The horror of the Boston marathon bombings is still sinking in, but I imagine that Americans will regard this as an iconic event. Whoever the perpetrators were, they chose a place and event that are hard to forget. “Boston marathon” will join “9/11” and “Oklahoma City” as symbols of violence aimed not only at the individuals killed and wounded but at America as a whole. The evil intent is all too apparent.
Imagine then what Syrians feel as they face 100 or so attacks of this magnitude and greater every day in a country 2.5 times the size of Massachusetts (with a population almost four times as large). Often random but also targeted at hospitals and bakeries, the attacks are intended to frighten the civilian population in rebel areas and get them to refuse to help, or to expel, the armed groups who are challenging the rule of Bashar al Asad.

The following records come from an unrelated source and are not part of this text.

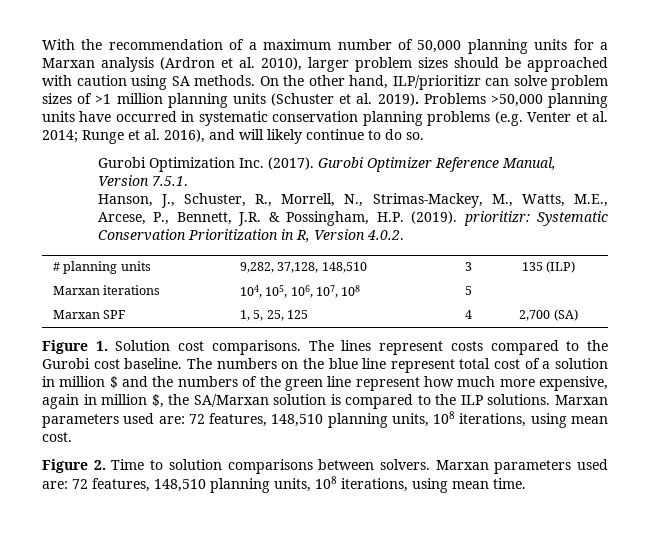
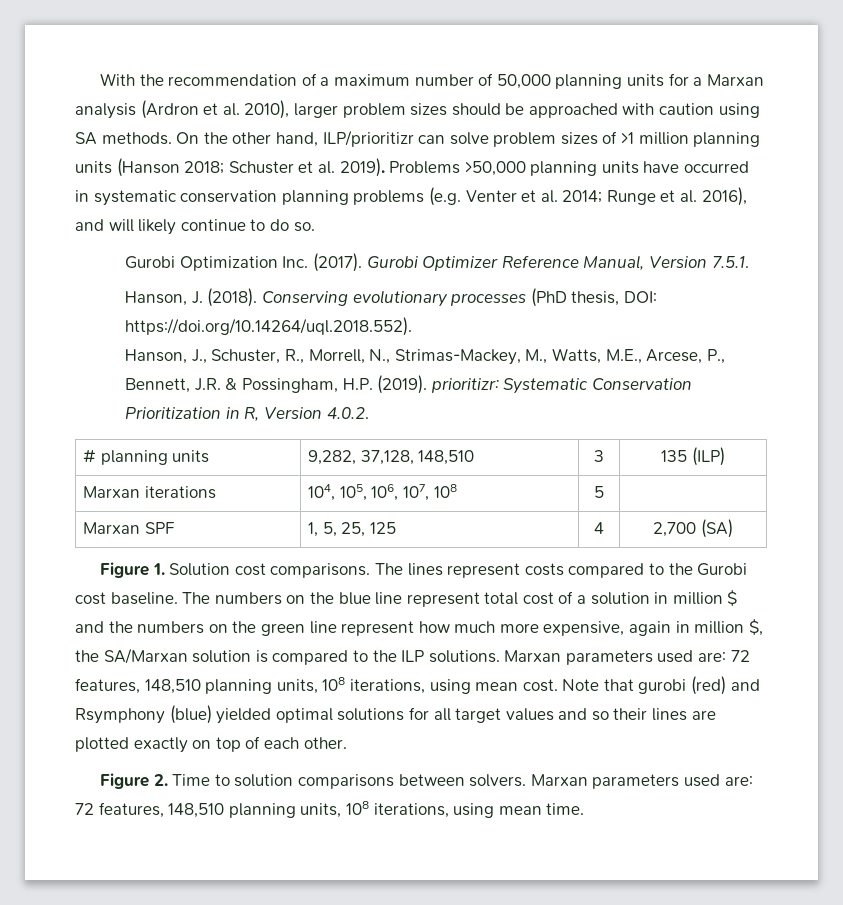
[271,93,334,106] (Schuster -> [116,158,294,177] (Hanson 2018; Schuster
(188, 181) none -> [125,288,657,307] [125,317,413,336] // Hanson, J. (2018). Conserving evolutionary processes (PhD thesis, DOI: https://doi.org/10.14264/uql.2018.552).
[242,376,258,387] of -> [208,624,228,633] on
(72, 437) none -> [562,676,760,695] [75,705,716,724] [75,736,347,753] Note that gurobi (red) and Rsymphony (blue) yielded optimal solutions for all target values and so their lines are plotted exactly on top of each other.

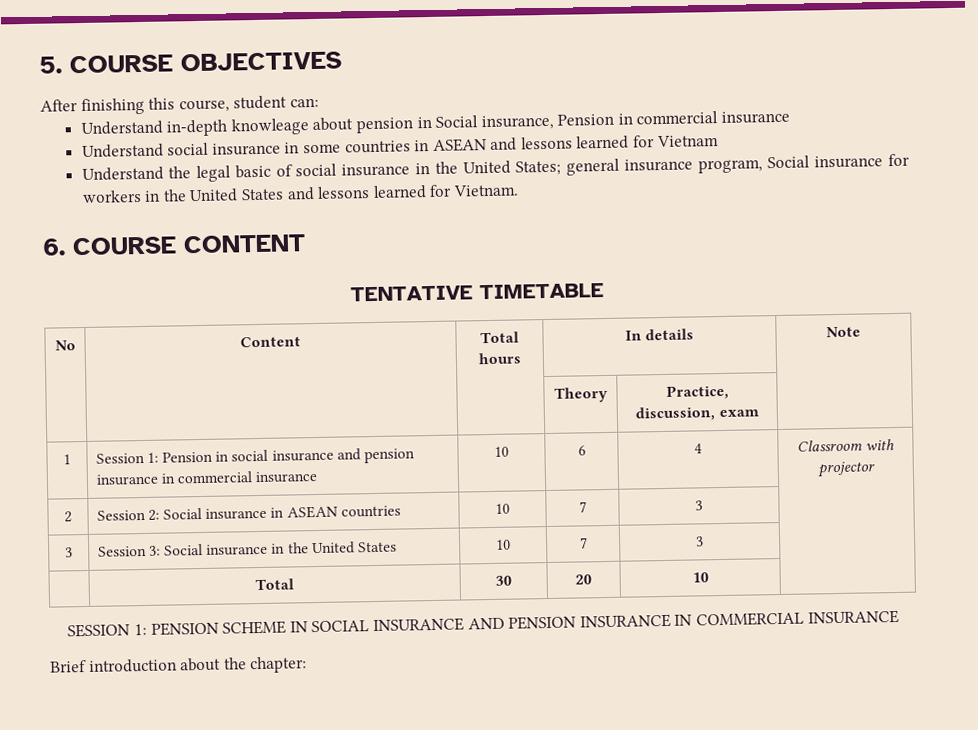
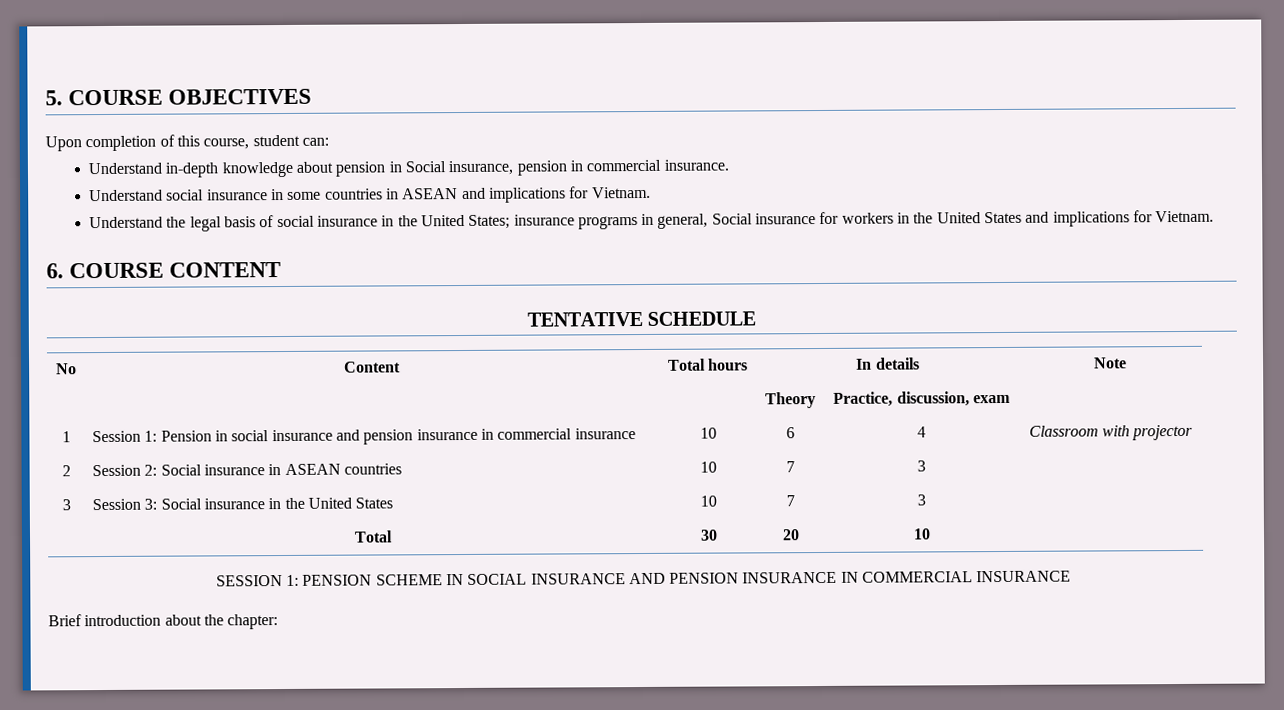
[40,97,145,116] After finishing -> [45,134,175,152] Upon completion of
[230,118,309,136] knowleage -> [221,161,294,178] knowledge
[557,110,791,126] Pension in commercial insurance -> [516,159,729,176] pension in commercial insurance.
[520,135,719,150] lessons learned for Vietnam -> [488,186,651,203] implications for Vietnam.
[234,164,271,179] basic -> [223,216,256,228] basis
[566,158,763,176] general insurance program, -> [513,213,709,230] insurance programs in general,
[317,185,427,199] lessons learned -> [1052,211,1130,227] implications
[479,283,604,300] TIMETABLE -> [647,311,757,326] SCHEDULE

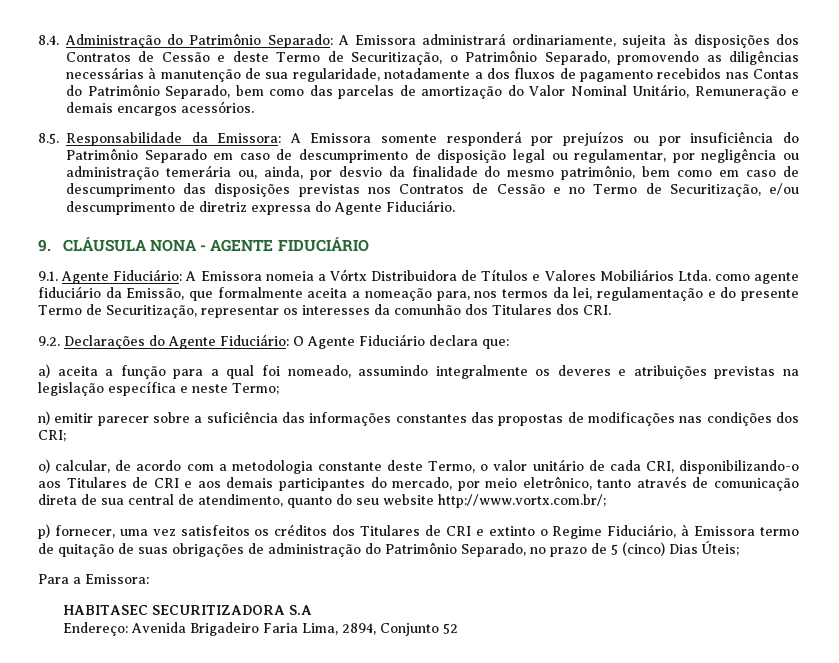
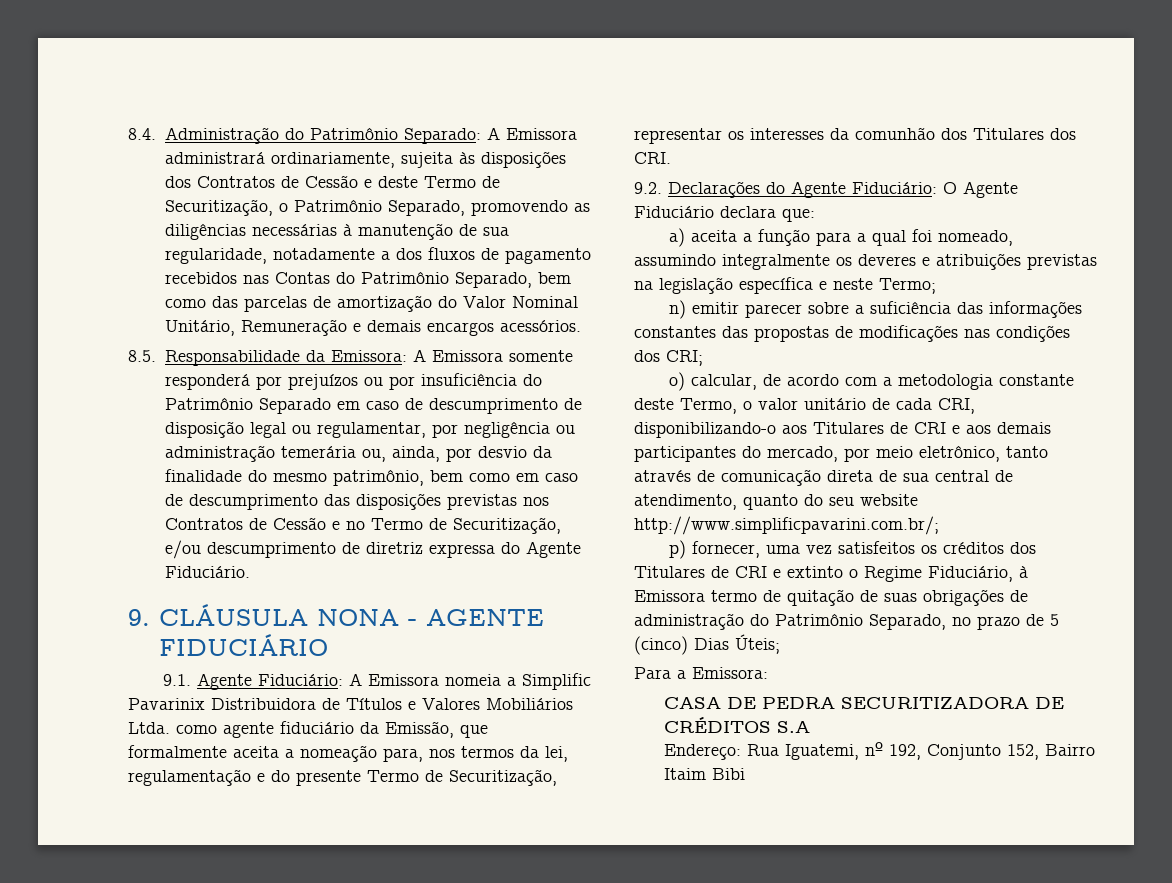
[329,269,367,281] Vórtx -> [521,673,591,690] [128,698,205,710] Simplific Pavarinix
[438,494,606,508] http://www.vortx.com.br/; -> [634,516,939,535] http://www.simplificpavarini.com.br/;
[62,605,312,615] [62,622,458,636] HABITASEC SECURITIZADORA S.A // Endereço: Avenida Brigadeiro Faria Lima, 2894, Conjunto 52 -> [664,697,1065,709] [664,717,811,733] [664,742,1096,760] [664,768,746,780] CASA DE PEDRA SECURITIZADORA DE CRÉDITOS S.A // Endereço: Rua Iguatemi, nº 192, Conjunto 152, Bairro Itaim Bibi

I spent an hour or so with a commander of one of those armed groups yesterday. His first priority was to bring down Asad. His second was to protect civilians, especially at risk minorities, in his AOR (area of operations), which is near Homs. The fighting there is particularly fierce on the southern edge of the city, along the road that links Damascus with Tartus and Latakia on the western coast. A former Syrian army soldier, the commander and his colleagues were appalled at lack of discipline and warlordism among the rebel forces, who are all too often irregulars in every sense of the word. Freeing kidnap victims, taken for ransom, is becoming one of a rebel commander’s many responsibilities.
It is hard for any of us to imagine the kind of disorder that prevails in Syria. Something like half a million Syrians have fled Homs, even as others from worse-hit communities pour in. Those of us who remember the rioting and burning after the murder of Martin Luther King have some idea of how bad things can get, though that was limited to particular neighborhoods and lasted a week or so, not more than two years. Boston rose quickly to the challenge of many dozens of people injured. Its trauma centers and doctors are trained and equipped for this kind of disaster. Syria’s hospitals were less well-equipped and its doctors less well-trained when the rebellion began. There is little hospital capacity left, though the remaining medical personnel try hard to keep up.
President Obama promised quickly to bring the Boston marathon perpetrators to justice. As there are unexploded bombs, the police and FBI will have something to work with. Surveillance video and other routine electronic surveillance may also help. There is a good chance the perpetrators will be found, though other terrorist bombings teach us that it may be a long while before the full picture is known.
In Syria, the perpetrators are all too well known: the Syrian army is fighting what its leadership regards as terrorists, even as it targets civilian populations. This is a war crime, one for which the highest authority in Syria–Bashar al Asad–is all too clearly responsible, in my way of thinking. Syrians will want to try him, in Syria, if they get the chance. Even those who oppose the death penalty in principle see no alternative in this case. A lot of us felt the same way about Timothy McVeigh.
Boston is not Homs. Homs is not an American responsibility. Syrians will determine how their revolution ends. But they need help. Several years ago on a visit to Vietnam, our driver and guide (both northerners who had been on Ho Chi Minh’s side of the war and suffered American bombing) told us they had given up a day’s pay to contribute to Hurricane Katrina relief. New Orleans wasn’t their responsibility, for sure. Call us bleeding hearts, but the gesture brought tears to our eyes. I’m pleased to learn of the secret American effort to provide humanitarian aid in Syria. But there is more that needs doing. If we are not already doing it in secret, we need to consider the proposition again. Let’s bring tears of gratitude to Syrian eyes.